The Supreme Court agreed with this approach.  Justice Gildea went through a variety of arguments about how the second part of the statute should be interpreted, ultimately concluding that most of the arguments cut in favor of holding that the second part of the statute was not intended by the legislature to deal with sex, even though one literal reading of its text might seem to apply to Rick’s conduct as, without doubt as far as this case went, he had, knowing that he was HIV-positive, engaged in conduct that transfered sperm to D.B.  Looking particularly at issues of grammar and legislative history, however, the court found that the legislature was concerned with two kinds of conduct that might transmit an infectious agent: sex, and donation of blood, sperm, organs or other body tissue, and intended to address those two methods.  As to sex, the legislature was concerned with informed consent.  As to donation, it intended to impose strict liability for donations of blood, sperm, organs or body tissue unless these items were requested for medical purposes (usually research, on presumes) or under circumstances where the infectious condition was disclosed on screening forms.

Thus, it is a crime in Minnesota for somebody who knows that he is HIV-positive to donate blood, sperm, organs or other tissue unless the donation is for medical purposes or the donor has disclosed on donation forms that he is HIV-positive, and it is a crime in Minnesota for somebody who knows that he is HIV-positive to engage in sexual penetration without disclosing his status to his sexual partner.  This interpretation of the statute removes the ambiguity in relation to the facts of Rick’s case, and clearly supports the court of appeals’ decision to reverse Rick’s conviction. 

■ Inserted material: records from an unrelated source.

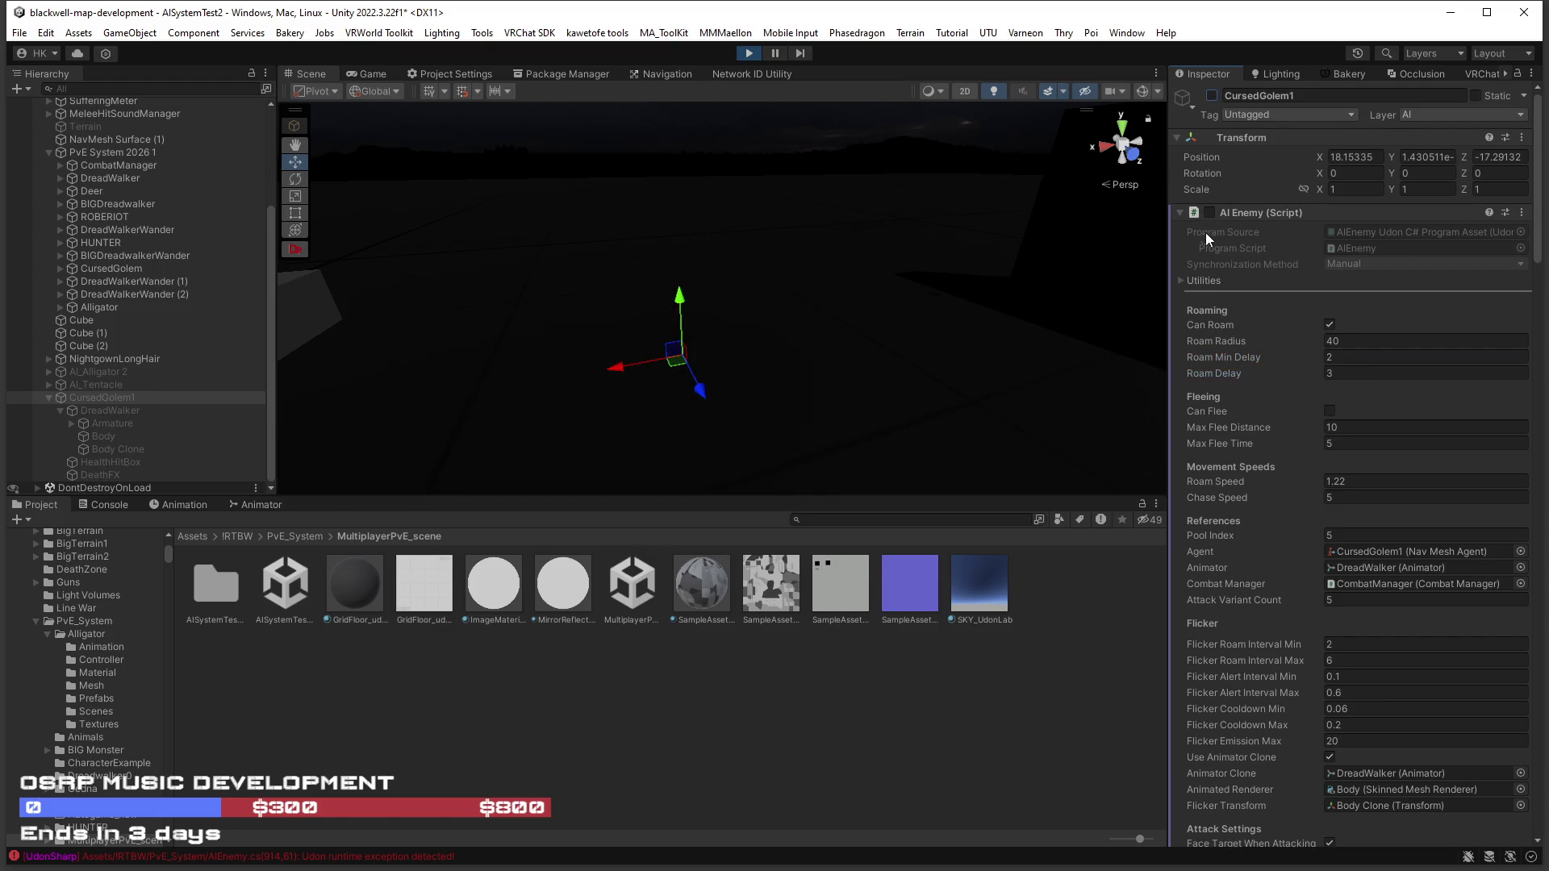
click(1212, 95)
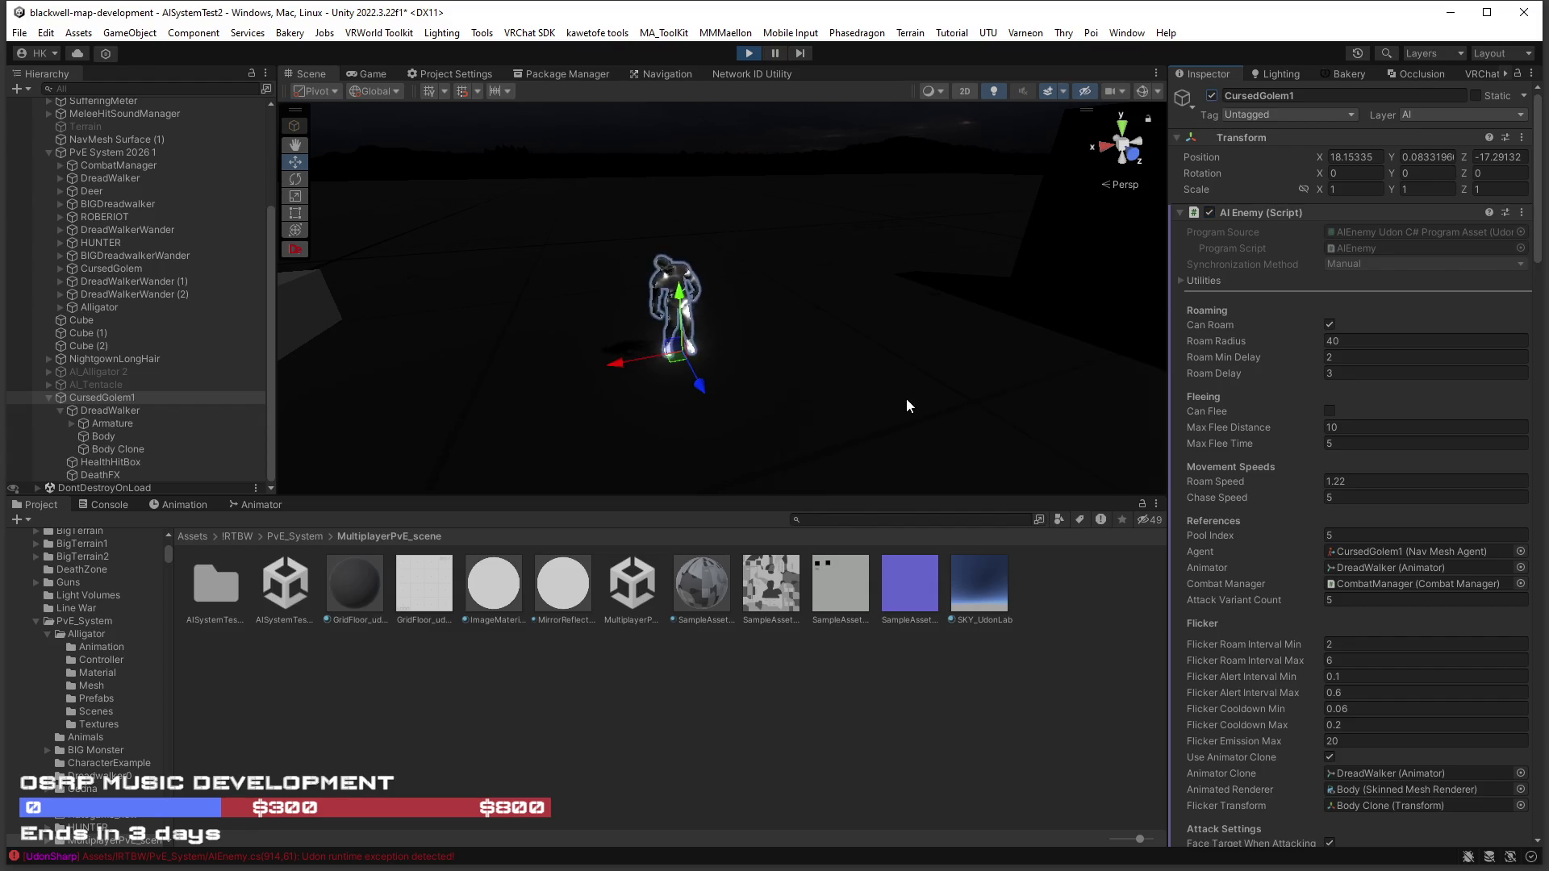
Exit Play mode and reselect CursedGolem1 to view its components.
click(95, 397)
ctrl+click(95, 396)
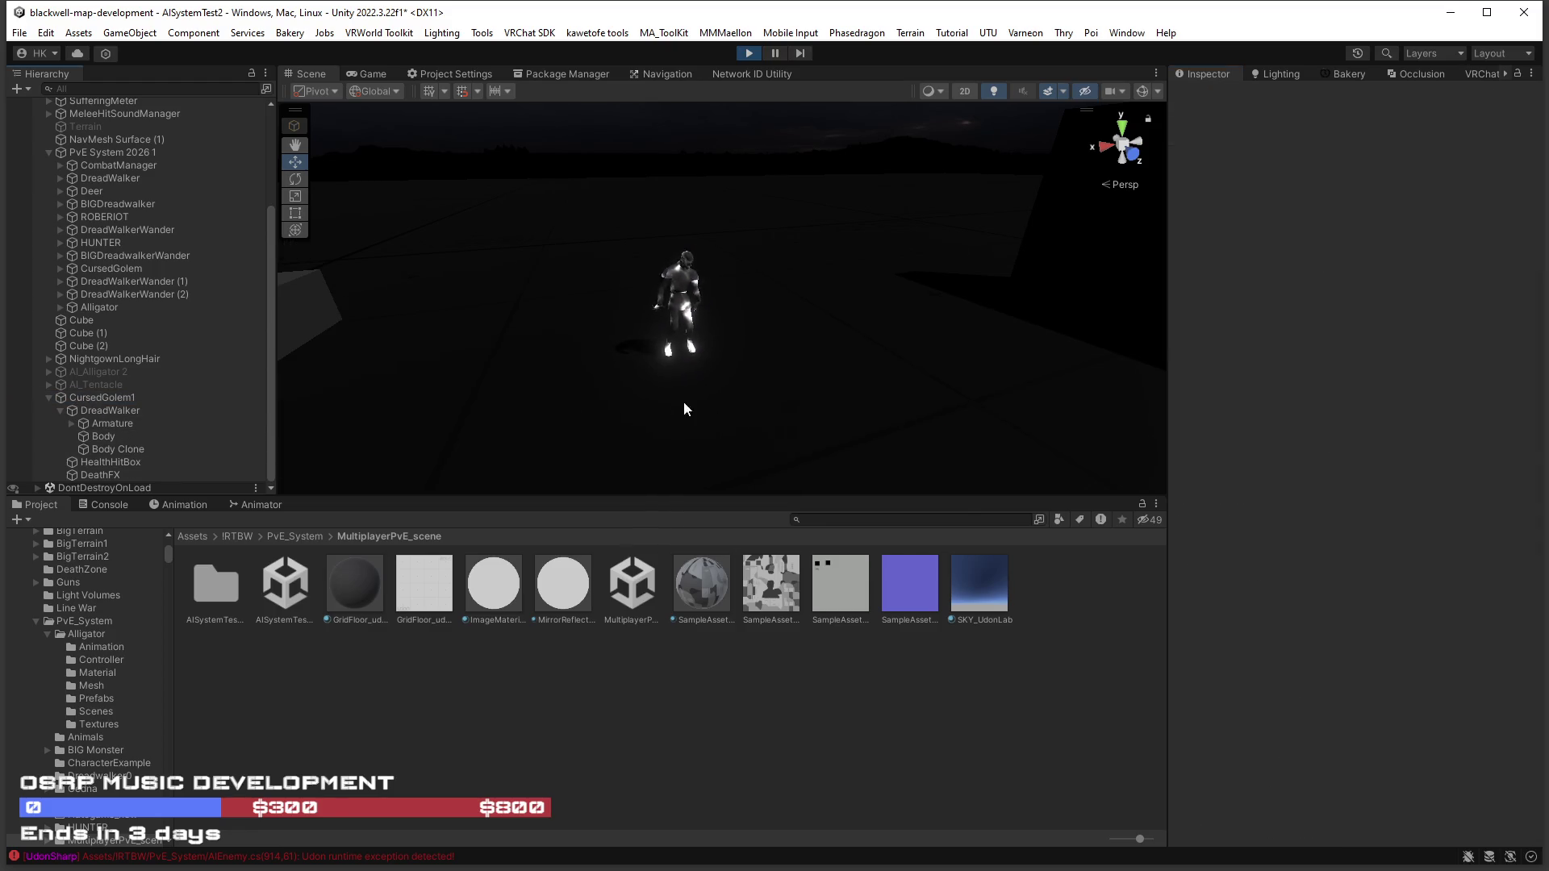
click(748, 55)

Nowhere in its decision does the court discuss whether “penetration” as used in the statute includes oral sex, as that was not the focus of this appeal because Rick was acquitted on the sexual penetration charge, so the court was concerned only with the interpretation of the second part of the statute.  But it seems logical that if disclosure and informed consent relieves an infected person of liability for sexual transmission, the same rule would apply to oral sex, which presents a much lower risk of transmission.

The case drew signification attention from outside the state, including briefs from the ACLU’s national LGBT/HIV Project, Lambda Legal, and various HIV-related medical organizations, as well as the ACLU of Minnesota and other Minnesota groups.  Grant Smith and Landon Ascheman of Saint Paul represented Rick.